Chris MacKnight, MD, MSc, FRCPC, Division of Geriatric Medicine, Dalhousie University, Halifax, NS.
Vascular dementia is common, and currently there is no accepted therapy aimed at the cognitive symptoms. Prevention of further strokes is, of course, well established.1 Evidence is accumulating that the cholinesterase inhibitors, proven therapy in Alzheimer disease (AD), may also be of use in vascular dementia (VaD). This paper will summarize that evidence.
Epidemiology of Vascular Dementia
Vascular dementia can be diagnosed when there is a high degree of suspicion that cognitive impairment and stroke are related.

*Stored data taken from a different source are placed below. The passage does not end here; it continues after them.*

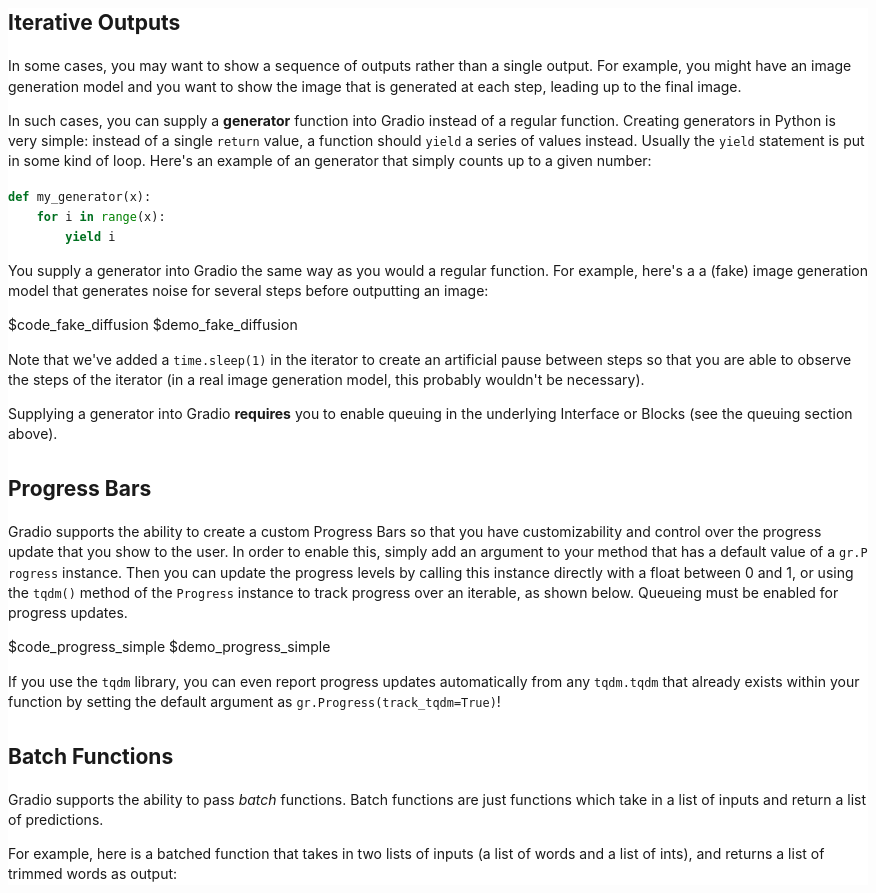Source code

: ## Iterative Outputs

In some cases, you may want to show a sequence of outputs rather than a single output. For example, you might have an image generation model and you want to show the image that is generated at each step, leading up to the final image.

In such cases, you can supply a **generator** function into Gradio instead of a regular function. Creating generators in Python is very simple: instead of a single `return` value, a function should `yield` a series of values instead. Usually the `yield` statement is put in some kind of loop. Here's an example of an generator that simply counts up to a given number:

```python
def my_generator(x):
    for i in range(x):
        yield i
```

You supply a generator into Gradio the same way as you would a regular function. For example, here's a a (fake) image generation model that generates noise for several steps before outputting an image:

$code_fake_diffusion
$demo_fake_diffusion

Note that we've added a `time.sleep(1)` in the iterator to create an artificial pause between steps so that you are able to observe the steps of the iterator (in a real image generation model, this probably wouldn't be necessary).

Supplying a generator into Gradio **requires** you to enable queuing in the underlying Interface or Blocks (see the queuing section above).

## Progress Bars

Gradio supports the ability to create a custom Progress Bars so that you have customizability and control over the progress update that you show to the user. In order to enable this, simply add an argument to your method that has a default value of a `gr.Progress` instance. Then you can update the progress levels by calling this instance directly with a float between 0 and 1, or using the `tqdm()` method of the `Progress` instance to track progress over an iterable, as shown below. Queueing must be enabled for progress updates.

$code_progress_simple
$demo_progress_simple

If you use the `tqdm` library, you can even report progress updates automatically from any `tqdm.tqdm` that already exists within your function by setting the default argument as  `gr.Progress(track_tqdm=True)`!

## Batch Functions

Gradio supports the ability to pass *batch* functions. Batch functions are just
functions which take in a list of inputs and return a list of predictions.

For example, here is a batched function that takes in two lists of inputs (a list of
words and a list of ints), and returns a list of trimmed words as output:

Various criteria exist, which unfortunately do not overlap to any great extent, but all share several features.2 These include: the presence of stroke, either clinical or found on neuroimaging; the presence of focal neurologic signs, such as asymmetric power or a positive Babinski response; and a characteristic course, with a sudden onset or stepwise progression. For the highest degree of confidence in the diagnosis, a temporal relationship between the stroke and the dementia is required.
In most surveys of older adults, vascular dementia is the second most common cause of dementia in the community, after AD. In Canada, the prevalence of VaD is 1.5% in people 65 and over, and 5.1% for AD.3 Other surveys have found similar values.